◆ **Work order**
Starting from the first of the lines and stopping after the one containing "again soon on KeywordSpy", lay them out as a Markdown table with a Row column for the number and a Line column for the text. Leave out blank lines and the pictures.

The data Start Marker

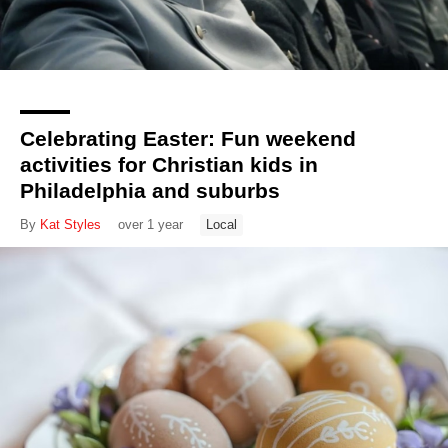
Celebrating Easter: Fun weekend
activities for Christian kids in
Philadelphia and suburbs
By
Kat Styles
over 1 year
Local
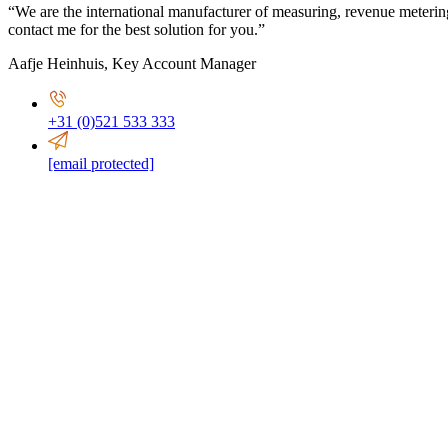
“We are the international manufacturer of measuring, revenue meterin
contact me for the best solution for you.”
Aafje Heinhuis
,
Key Account Manager
+31 (0)521 533 333
[email protected]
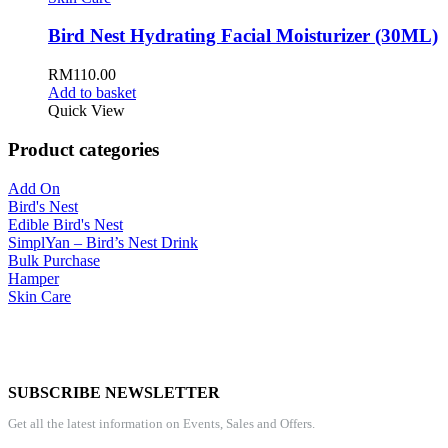
Bird Nest Hydrating Facial Moisturizer (30ML)
RM
110.00
Add to basket
Quick View
Product categories
Add On
Bird's Nest
Edible Bird's Nest
SimplYan – Bird’s Nest Drink
Bulk Purchase
Hamper
Skin Care
SUBSCRIBE NEWSLETTER
Get all the latest information on Events, Sales and Offers.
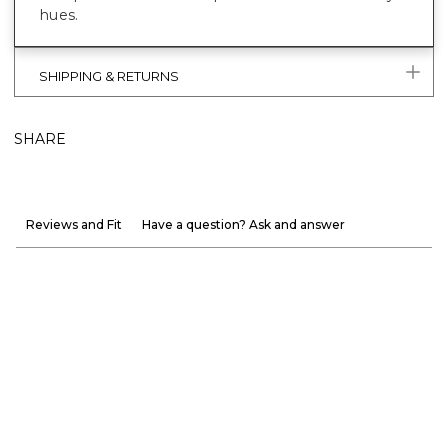
hues.
SHIPPING & RETURNS
SHARE
Reviews and Fit
Have a question? Ask and answer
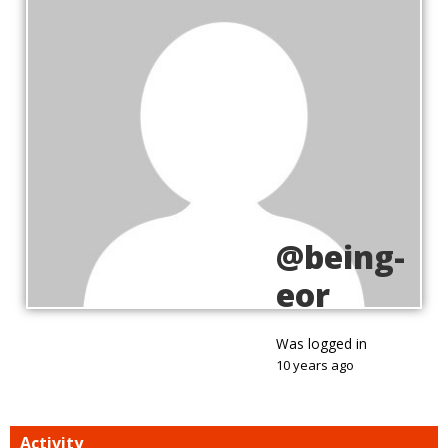
@being-
eor
Was logged in
10 years ago
Activity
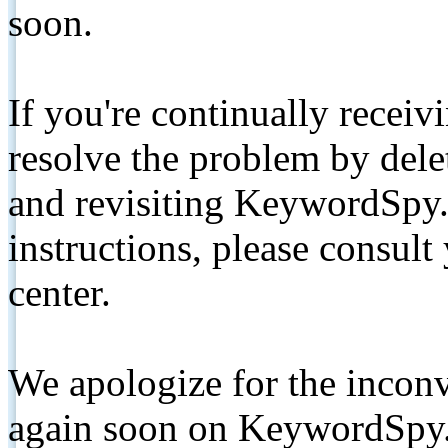
soon.
If you're continually receiv
resolve the problem by de
and revisiting KeywordSpy.
instructions, please consult
center.
We apologize for the inconv
again soon on KeywordSpy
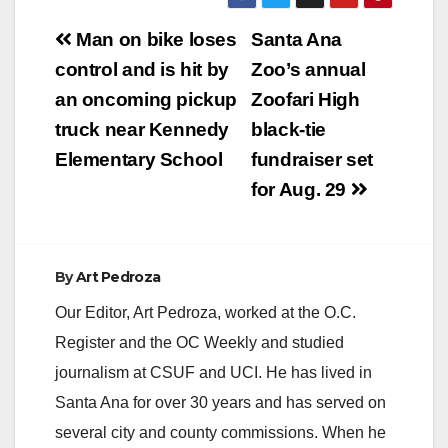
Post
Man on bike loses
Santa Ana
navigation
control and is hit by
Zoo’s annual
an oncoming pickup
Zoofari High
truck near Kennedy
black-tie
Elementary School
fundraiser set
for Aug. 29
By
Art Pedroza
Our Editor, Art Pedroza, worked at the O.C.
Register and the OC Weekly and studied
journalism at CSUF and UCI. He has lived in
Santa Ana for over 30 years and has served on
several city and county commissions. When he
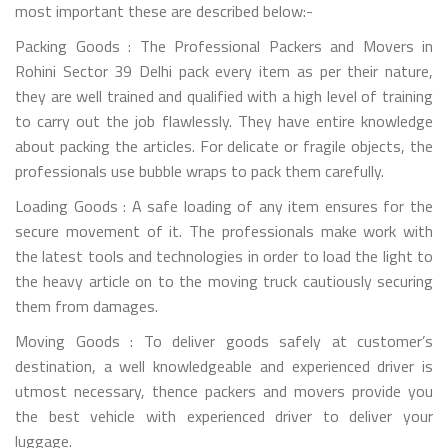
most important these are described below:-
Packing Goods : The Professional Packers and Movers in
Rohini Sector 39 Delhi pack every item as per their nature,
they are well trained and qualified with a high level of training
to carry out the job flawlessly. They have entire knowledge
about packing the articles. For delicate or fragile objects, the
professionals use bubble wraps to pack them carefully.
Loading Goods : A safe loading of any item ensures for the
secure movement of it. The professionals make work with
the latest tools and technologies in order to load the light to
the heavy article on to the moving truck cautiously securing
them from damages.
Moving Goods : To deliver goods safely at customer’s
destination, a well knowledgeable and experienced driver is
utmost necessary, thence packers and movers provide you
the best vehicle with experienced driver to deliver your
luggage.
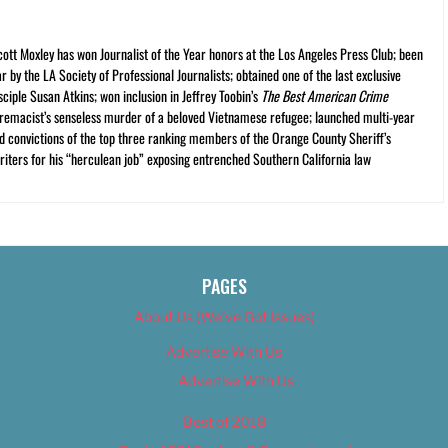
cott Moxley has won Journalist of the Year honors at the Los Angeles Press Club; been
r by the LA Society of Professional Journalists; obtained one of the last exclusive
ciple Susan Atkins; won inclusion in Jeffrey Toobin’s
The Best American Crime
premacist’s senseless murder of a beloved Vietnamese refugee; launched multi-year
and convictions of the top three ranking members of the Orange County Sheriff’s
iters for his “herculean job” exposing entrenched Southern California law
PAGES
About Us (We’ve Got Issues)
Advertise With Us
Advertise With Us
Best of 2018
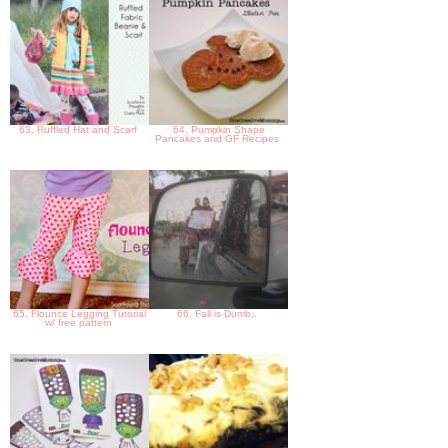
63. Ruffled Hat and Scarf
64. Pumpkin Shape
Pancakes and GF Recipes
65. Flounce Legging Tutorial
66. Fall is Dumb..
w/ free pattern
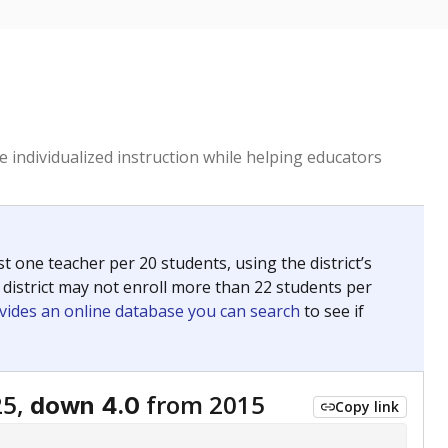
 individualized instruction while helping educators
st one teacher per 20 students, using the district’s
 district may not enroll more than 22 students per
vides an online database you can search
to see if
25,
from 2015
down 4.0
Copy link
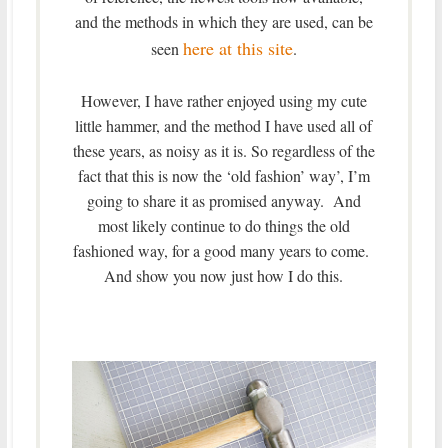
and the methods in which they are used, can be
here at this site
seen
.
However, I have rather enjoyed using my cute
little hammer, and the method I have used all of
these years, as noisy as it is. So regardless of the
fact that this is now the ‘old fashion’ way’, I’m
going to share it as promised anyway. And
most likely continue to do things the old
fashioned way, for a good many years to come.
And show you now just how I do this.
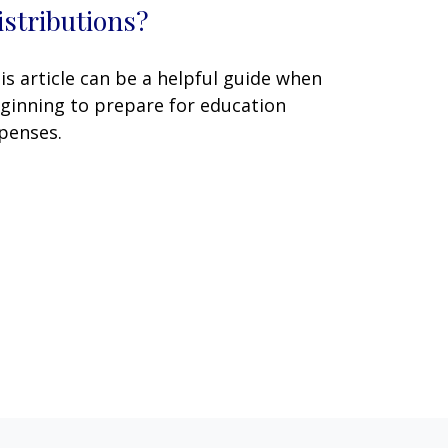
istributions?
is article can be a helpful guide when
ginning to prepare for education
penses.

The data End Marker

◆ **Solution to the problem**
| Row | Line |
|---|---|
| 1 | Celebrating Easter: Fun weekend |
| 2 | activities for Christian kids in |
| 3 | Philadelphia and suburbs |
| 4 | By |
| 5 | Kat Styles |
| 6 | over 1 year |
| 7 | Local |
| 8 | “We are the international manufacturer of measuring, revenue meterin |
| 9 | contact me for the best solution for you.” |
| 10 | Aafje Heinhuis |
| 11 | , |
| 12 | Key Account Manager |
| 13 | +31 (0)521 533 333 |
| 14 | [email protected] |
| 15 | Bird Nest Hydrating Facial Moisturizer (30ML) |
| 16 | RM |
| 17 | 110.00 |
| 18 | Add to basket |
| 19 | Quick View |
| 20 | Product categories |
| 21 | Add On |
| 22 | Bird's Nest |
| 23 | Edible Bird's Nest |
| 24 | SimplYan – Bird’s Nest Drink |
| 25 | Bulk Purchase |
| 26 | Hamper |
| 27 | Skin Care |
| 28 | SUBSCRIBE NEWSLETTER |
| 29 | Get all the latest information on Events, Sales and Offers. |
| 30 | hues. |
| 31 | SHIPPING & RETURNS |
| 32 | SHARE |
| 33 | Reviews and Fit |
| 34 | Have a question? Ask and answer |
| 35 | @being- |
| 36 | eor |
| 37 | Was logged in |
| 38 | 10 years ago |
| 39 | Activity |
| 40 | soon. |
| 41 | If you're continually receiv |
| 42 | resolve the problem by de |
| 43 | and revisiting KeywordSpy. |
| 44 | instructions, please consult |
| 45 | center. |
| 46 | We apologize for the inconv |
| 47 | again soon on KeywordSpy |